### Work instructions
Every line of the listing is returned unchanged, and every picture is dropped.

### Exercise data
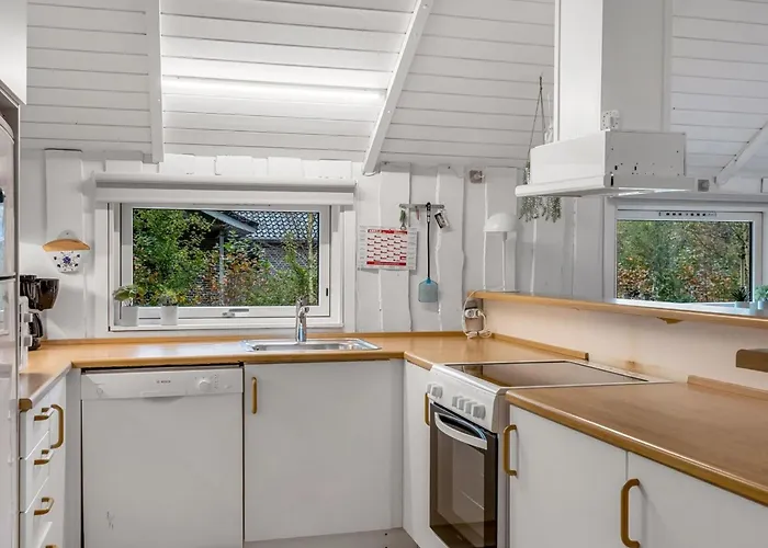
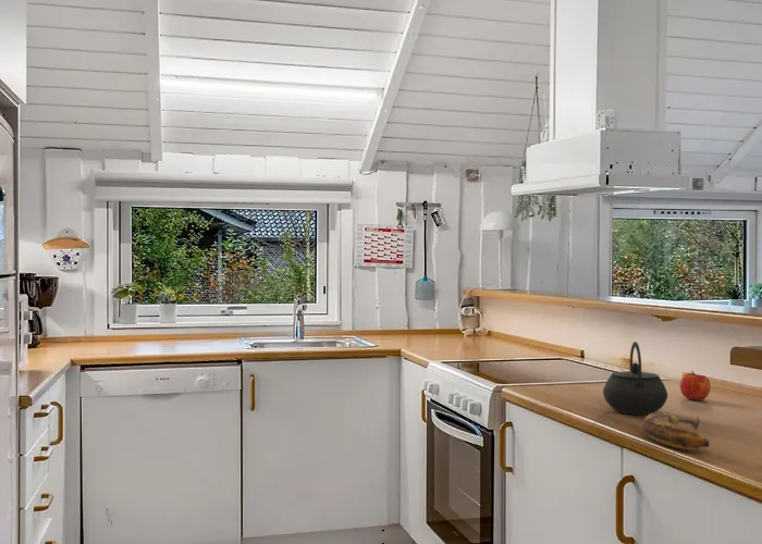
+ kettle [602,341,668,416]
+ banana [641,411,711,452]
+ fruit [679,370,711,401]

### Result for this task
+ kettle [602,341,668,416]
+ banana [641,411,711,452]
+ fruit [679,370,711,401]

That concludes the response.